Casual Records of the Nenggai Studio
- Author: Wu Zeng
- Language: Chinese
- Published: 1157

= Casual Records of the Nenggai Studio =

The biji (literally "notebook") Nenggai zhai manlu (能改齋漫錄 / 能改斋漫录, pinyin Nénggǎi zhāi mànlù, variously rendered Loose Records from the Studio of Possible Change, Random Notes from Able-to-Change Studio, Casual Records of the Nenggai Studio, and Recollections of the Master of Nenggai) was written by Wu Zeng (吳曾 / 吴曾, fl. 1127–1160) during the Song Dynasty. Wu Zeng was patronised by the politician Qin Hui () (1090–1155), and the text correspondingly often glorifies Qin Hui. Published in year twenty-seven of the Shaoxing (紹興) reign of the Southern Song (1157 CE), the work originally comprised around twenty booklets ().

==Contents==
The current edition comprises eighteen themed juan arranged in thirteen chapters; a humorous section (huīxié tánxuè ) has been lost. Many of the themes were conventional to notebooks of the time. They include:

- 1: The beginning of things (shìshǐ 事始), part 1
- 2: The beginning of things (shìshǐ 事始), part 2
- 3: Correction of errors (biànwù 辨誤 / 辨误), part 1
- 4: Correction of errors (biànwù 辨誤 / 辨误), part 2
- 5: Correction of errors (biànwù 辨誤 / 辨误), part 3
- 6: Events (shìshí 事實 / 事实), part 1
- 7: Events (shìshí 事實 / 事实), part 2
- 8: 沿襲
- 9: Geography (dìlǐ 地理), including geographical changes since antiquity
- 10: Discussions (yìlùn 議論 / 议论)
- 11: Records of poetry (jishi 記詩), situating poetry in its social contexts
- 12: 記事, part 1
- 13: 記事, part 2
- 14: Records and Writings, Similarities
- 15: Regional things (fangwu 方物), including the wonders of nature found in different places.
- 16: Yuefu poems (yuèfǔ 樂府 / 乐府), part 1
- 17: Yuefu poems (yuèfǔ 樂府 / 乐府), part 2
- 18: Spirits and ghosts (shenxian guiguai 神仙鬼怪), including supernatural wonders

The text often constitutes text-critical study and contains a great deal of literary material from the Tang and Song dynasties. It is also an important source for the history of Chinese eating and drinking culture, especially the Tang and Song dynasties, and of the Pearl Temple.

==Reception==
It appears that, perhaps because Wu Zeng fell into political disfavour, Casual Records of the Nenggai Studio fell out of print from the Yuan period (1279-1368), if not before.
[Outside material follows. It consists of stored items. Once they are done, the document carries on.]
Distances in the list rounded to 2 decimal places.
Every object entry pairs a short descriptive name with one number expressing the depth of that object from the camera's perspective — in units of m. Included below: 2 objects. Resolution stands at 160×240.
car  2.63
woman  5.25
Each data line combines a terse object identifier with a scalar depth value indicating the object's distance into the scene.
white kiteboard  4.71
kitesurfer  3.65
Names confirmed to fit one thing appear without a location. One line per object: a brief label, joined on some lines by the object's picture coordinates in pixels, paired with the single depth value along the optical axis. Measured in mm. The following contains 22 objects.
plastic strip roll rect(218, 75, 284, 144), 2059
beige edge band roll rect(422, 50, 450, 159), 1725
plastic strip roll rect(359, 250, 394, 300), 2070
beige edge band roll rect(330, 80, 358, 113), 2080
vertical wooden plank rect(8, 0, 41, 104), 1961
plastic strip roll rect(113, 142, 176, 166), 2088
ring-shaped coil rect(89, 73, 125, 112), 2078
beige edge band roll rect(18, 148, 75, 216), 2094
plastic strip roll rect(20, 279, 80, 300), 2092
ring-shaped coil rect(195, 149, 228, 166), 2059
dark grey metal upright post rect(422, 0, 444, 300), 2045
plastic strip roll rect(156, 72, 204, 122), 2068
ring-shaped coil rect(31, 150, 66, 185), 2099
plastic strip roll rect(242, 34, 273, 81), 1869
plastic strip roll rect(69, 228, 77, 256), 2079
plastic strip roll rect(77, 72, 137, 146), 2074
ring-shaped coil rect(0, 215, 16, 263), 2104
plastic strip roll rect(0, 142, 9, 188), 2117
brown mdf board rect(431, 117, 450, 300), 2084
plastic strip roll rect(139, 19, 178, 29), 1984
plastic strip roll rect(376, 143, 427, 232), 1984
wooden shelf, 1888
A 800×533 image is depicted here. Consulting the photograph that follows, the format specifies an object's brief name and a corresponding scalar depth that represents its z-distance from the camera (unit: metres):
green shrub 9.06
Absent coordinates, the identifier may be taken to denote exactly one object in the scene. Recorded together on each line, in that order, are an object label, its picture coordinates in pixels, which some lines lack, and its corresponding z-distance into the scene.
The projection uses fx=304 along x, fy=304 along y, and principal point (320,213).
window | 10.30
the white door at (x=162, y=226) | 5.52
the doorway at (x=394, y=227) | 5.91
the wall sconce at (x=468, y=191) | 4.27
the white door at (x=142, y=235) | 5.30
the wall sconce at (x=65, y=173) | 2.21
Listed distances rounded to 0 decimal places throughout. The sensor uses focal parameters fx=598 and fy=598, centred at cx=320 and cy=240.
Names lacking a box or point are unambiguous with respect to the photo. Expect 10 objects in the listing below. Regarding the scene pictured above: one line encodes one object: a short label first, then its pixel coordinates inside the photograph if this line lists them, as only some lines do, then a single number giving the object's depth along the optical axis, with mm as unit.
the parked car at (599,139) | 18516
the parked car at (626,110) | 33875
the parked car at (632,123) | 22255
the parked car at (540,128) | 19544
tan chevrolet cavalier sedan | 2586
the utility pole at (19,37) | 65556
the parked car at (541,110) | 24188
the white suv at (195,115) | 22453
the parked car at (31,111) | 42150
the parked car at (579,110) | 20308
However, Ming period scholars (1368-1644) found texts of the work and it returned to circulation.

==Editions==
The work is included in many old book collections (congshu) and also in the book series on Chinese eating and drinking culture called Zhongguo pengren guji congkan.
- Wu, Zeng (1843). "Nenggai zhai manlu"
- A modern corrected and punctuated edition was published in 1979 by the Shanghai guji chubanshe (上海古籍出版社) publishing house, which contains collected passages from books from the Song and Yuan dynasties as well as from the encyclopedia Yongle dadian (永樂大典 / 永乐大典).